Governor of Jund Hims
- In office 680–683
- Monarch: Yazid I
- Succeeded by: Nu'man ibn Bashir

Personal details
- Died: 5/6 August 686
- Relations: Mu'awiya ibn Yazid (grandson)
- Children: Yazid ibn Husayn
- Parent: Numayr

Military service
- Allegiance: Mu'awiya I (657–c. 661) Umayyad Caliphate (661–death)
- Battles/wars: First Fitna Battle of Siffin; ; Arab–Byzantine wars; Second Fitna Battle of al-Harra; Siege of Mecca; Battle of Ayn al-Warda; Battle of Khazir †; ;

= Husayn ibn Numayr al-Sakuni =

Umayyad Caliphate general (died 686)

Al-Ḥuṣayn ibn Numayr al-Sakūnī (died 5/6 August 686) was a leading general of the early Umayyad Caliphate, from the Sakun subtribe of the Kinda.

== Biography ==
A man of his name is recorded as being responsible for the pacification of Hadhramaut during the Ridda Wars in 632, but most scholars reject that he is the same person as the Umayyad general. Husayn is first securely attested at the Battle of Siffin in 657, where he fought for the Umayyad governor of Syria, Mu'awiya ibn Abi Sufyan. After Mu'awiya became caliph, Husayn is mentioned as the leader of summer raids into Byzantine Asia Minor in 678 and 681/682.

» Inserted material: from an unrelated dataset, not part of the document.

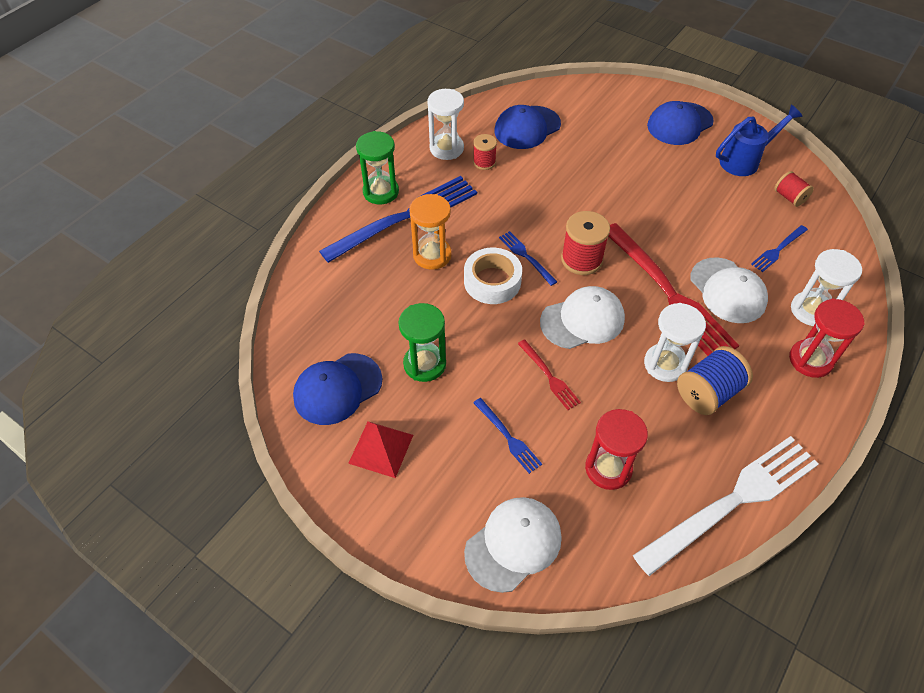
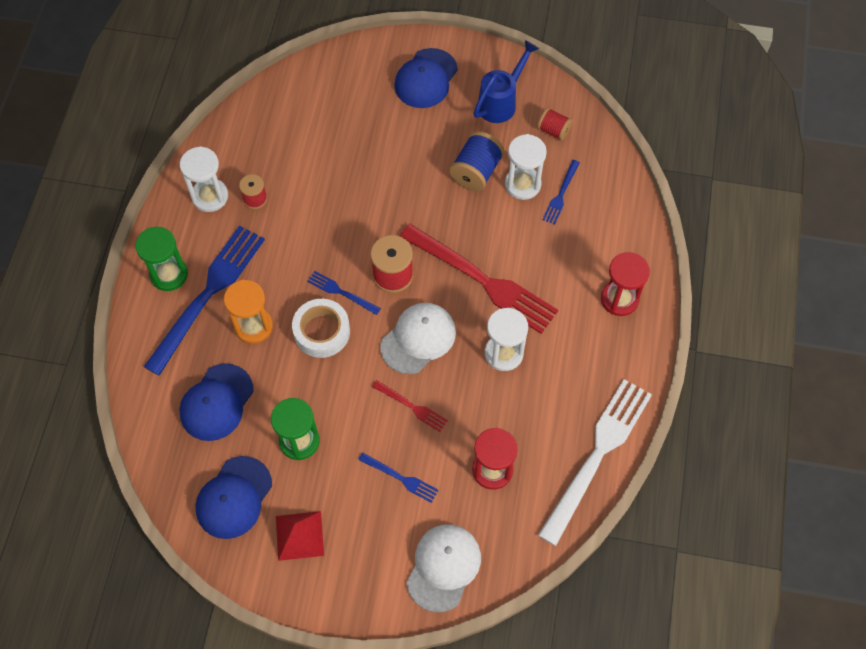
camera: 25 degrees left, 10 degrees up
blue cap [494,105,561,149] -> blue cap moved to [179,363,254,441]
blue spool [677,346,753,415] -> blue spool moved to [449,131,504,191]
white cap [690,258,768,323] -> none
white hourglass [791,249,862,326] -> white hourglass moved to [505,134,547,200]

Under Yazid I ( 680–683) he became governor of the Jund Hims (military district of Homs), and in this capacity served in the Syrian army sent against the rebellion in Medina and Mecca in 683, under the command of Muslim ibn Uqba. After Muslim's death, he succeeded him in command of the campaign and laid siege to Ibn al-Zubayr in Mecca for two months. It was during this siege that the Kaaba burned down. Husayn maintained the siege for two months, until news reached him of Yazid's death. He then offered to recognize Ibn al-Zubayr as Caliph, provided that he would come to Syria, but when the latter refused, Husayn turned his army back.

The Kharijite Najdat faction and Najda bin Amir al-Hanafi excommunicated Husayn bin Numayr, fighting against his forces in the Battle of Jabal al-Haruriyya. In this battle, 8000 Syrian troops were killed, while Husayn bin Numayr managed to escape. Back in Syria, he played an important role in securing the election of the Umayyad elder, Marwan ibn al-Hakam, as caliph, instead of Yazid's young son Khalid. The leading Umayyad general, Ubayd Allah ibn Ziyad, then sent him to the Jazira, where, on 6 January 685, he defeated the Shi'a Tawwabin movement at the Battle of Ayn al-Warda. Husayn also participated in the attempted reconquest of Iraq under Ibn Ziyad, and like him, fell at the Battle of Khazir on 5 or 6 August 686.

His son, Yazid ibn Husayn, also fought for the Umayyads in the Second Fitna and served as the governor of Jund Hims for Umar II ( 717–720), while his grandson Mu'awiya also served as governor of Hims for Yazid III ( 743–744), but went over to Marwan II ( 744–750) during the Third Fitna.